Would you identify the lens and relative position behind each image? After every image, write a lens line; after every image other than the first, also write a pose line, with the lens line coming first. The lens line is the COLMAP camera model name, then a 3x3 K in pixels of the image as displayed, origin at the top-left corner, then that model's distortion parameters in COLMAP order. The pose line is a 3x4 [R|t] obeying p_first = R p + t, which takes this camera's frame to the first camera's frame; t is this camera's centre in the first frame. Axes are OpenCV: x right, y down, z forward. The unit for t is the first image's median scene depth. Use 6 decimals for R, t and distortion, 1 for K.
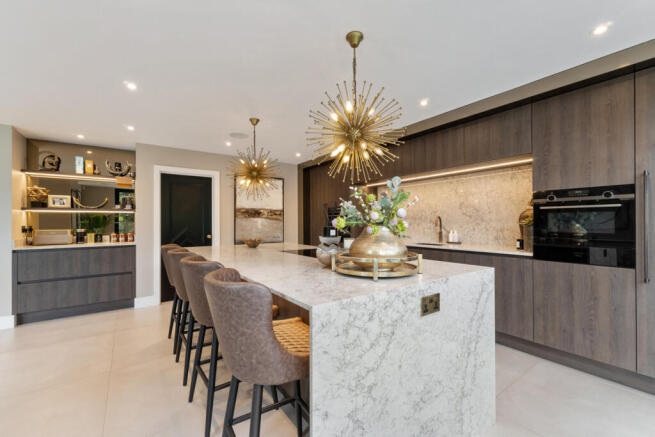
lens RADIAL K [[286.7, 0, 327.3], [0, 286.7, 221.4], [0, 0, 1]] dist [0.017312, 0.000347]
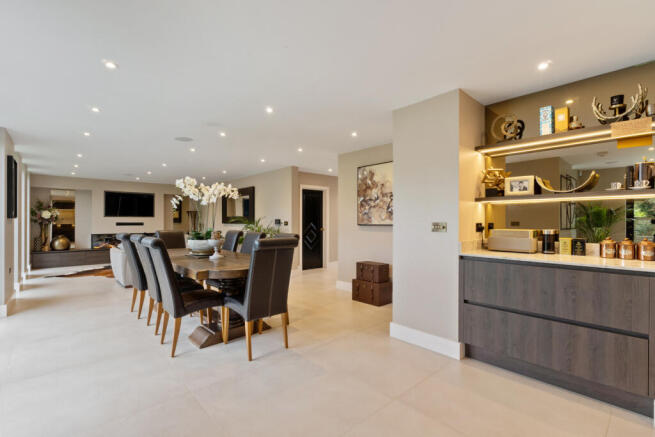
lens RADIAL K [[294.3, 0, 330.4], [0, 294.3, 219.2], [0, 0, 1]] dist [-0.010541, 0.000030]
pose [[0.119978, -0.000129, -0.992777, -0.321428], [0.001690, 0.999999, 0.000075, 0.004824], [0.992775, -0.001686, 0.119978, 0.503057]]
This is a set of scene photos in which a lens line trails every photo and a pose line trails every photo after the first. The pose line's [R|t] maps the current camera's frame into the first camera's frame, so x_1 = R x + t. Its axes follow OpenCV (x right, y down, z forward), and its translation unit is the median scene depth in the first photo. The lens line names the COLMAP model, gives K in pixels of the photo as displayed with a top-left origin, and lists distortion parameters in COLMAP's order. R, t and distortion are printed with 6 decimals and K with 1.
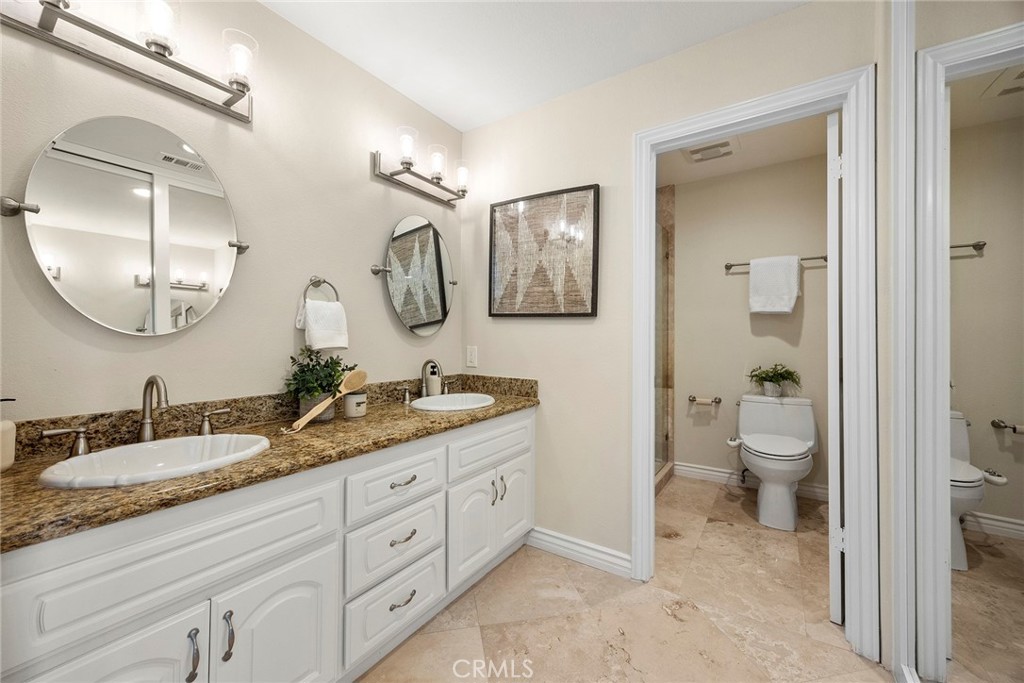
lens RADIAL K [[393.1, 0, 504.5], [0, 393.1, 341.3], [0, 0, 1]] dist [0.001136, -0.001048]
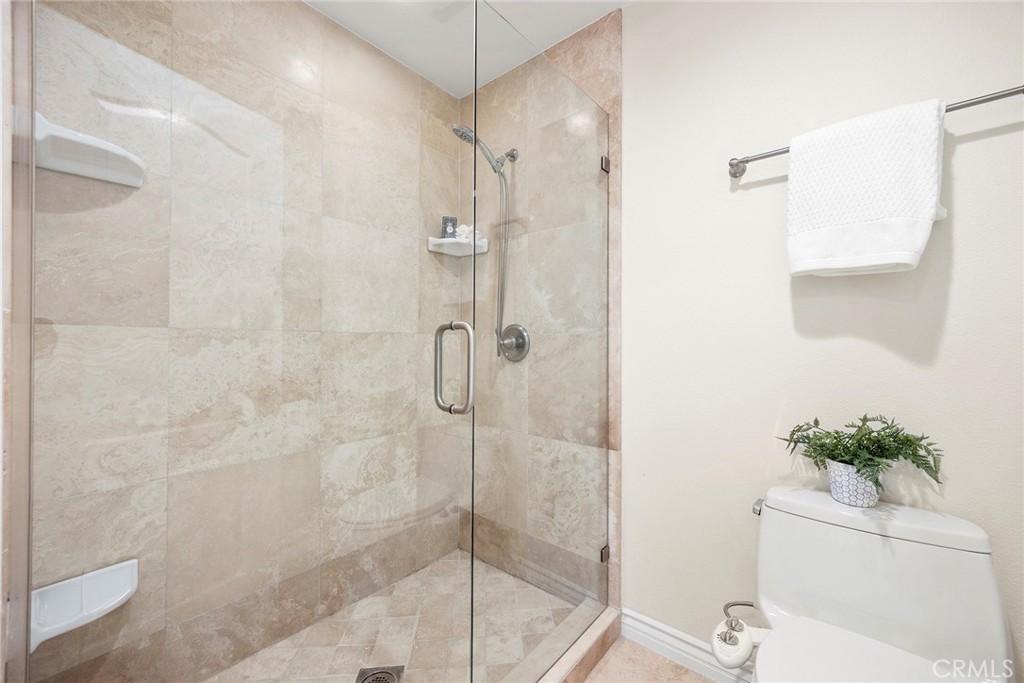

□ □ □ □

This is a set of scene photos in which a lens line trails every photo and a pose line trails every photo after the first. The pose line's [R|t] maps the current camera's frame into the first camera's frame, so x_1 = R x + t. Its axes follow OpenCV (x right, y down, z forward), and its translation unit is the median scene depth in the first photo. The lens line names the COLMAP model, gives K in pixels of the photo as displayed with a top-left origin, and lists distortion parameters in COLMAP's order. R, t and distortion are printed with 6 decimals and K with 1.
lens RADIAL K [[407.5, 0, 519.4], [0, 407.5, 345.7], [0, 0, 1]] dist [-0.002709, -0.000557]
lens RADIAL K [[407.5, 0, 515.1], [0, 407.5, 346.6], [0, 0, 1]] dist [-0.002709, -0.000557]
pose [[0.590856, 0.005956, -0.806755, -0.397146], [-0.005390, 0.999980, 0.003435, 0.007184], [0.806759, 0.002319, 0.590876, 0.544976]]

□ □ □ □

** EXERCISE PROMPT **
Put the lines above, from the line with "Would you identify" up to and including the line with "dist [0.001136, -0.001048]", into a JSON list of strings, one string per line, with blank lines left out. Leave the pictures out of the list.

** ANSWER **
[
  "Would you identify the lens and relative position behind each image? After every image, write a lens line; after every image other than the first, also write a pose line, with the lens line coming first. The lens line is the COLMAP camera model name, then a 3x3 K in pixels of the image as displayed, origin at the top-left corner, then that model's distortion parameters in COLMAP order. The pose line is a 3x4 [R|t] obeying p_first = R p + t, which takes this camera's frame to the first camera's frame; t is this camera's centre in the first frame. Axes are OpenCV: x right, y down, z forward. The unit for t is the first image's median scene depth. Use 6 decimals for R, t and distortion, 1 for K.",
  "lens RADIAL K [[286.7, 0, 327.3], [0, 286.7, 221.4], [0, 0, 1]] dist [0.017312, 0.000347]",
  "lens RADIAL K [[294.3, 0, 330.4], [0, 294.3, 219.2], [0, 0, 1]] dist [-0.010541, 0.000030]",
  "pose [[0.119978, -0.000129, -0.992777, -0.321428], [0.001690, 0.999999, 0.000075, 0.004824], [0.992775, -0.001686, 0.119978, 0.503057]]",
  "This is a set of scene photos in which a lens line trails every photo and a pose line trails every photo after the first. The pose line's [R|t] maps the current camera's frame into the first camera's frame, so x_1 = R x + t. Its axes follow OpenCV (x right, y down, z forward), and its translation unit is the median scene depth in the first photo. The lens line names the COLMAP model, gives K in pixels of the photo as displayed with a top-left origin, and lists distortion parameters in COLMAP's order. R, t and distortion are printed with 6 decimals and K with 1.",
  "lens RADIAL K [[393.1, 0, 504.5], [0, 393.1, 341.3], [0, 0, 1]] dist [0.001136, -0.001048]"
]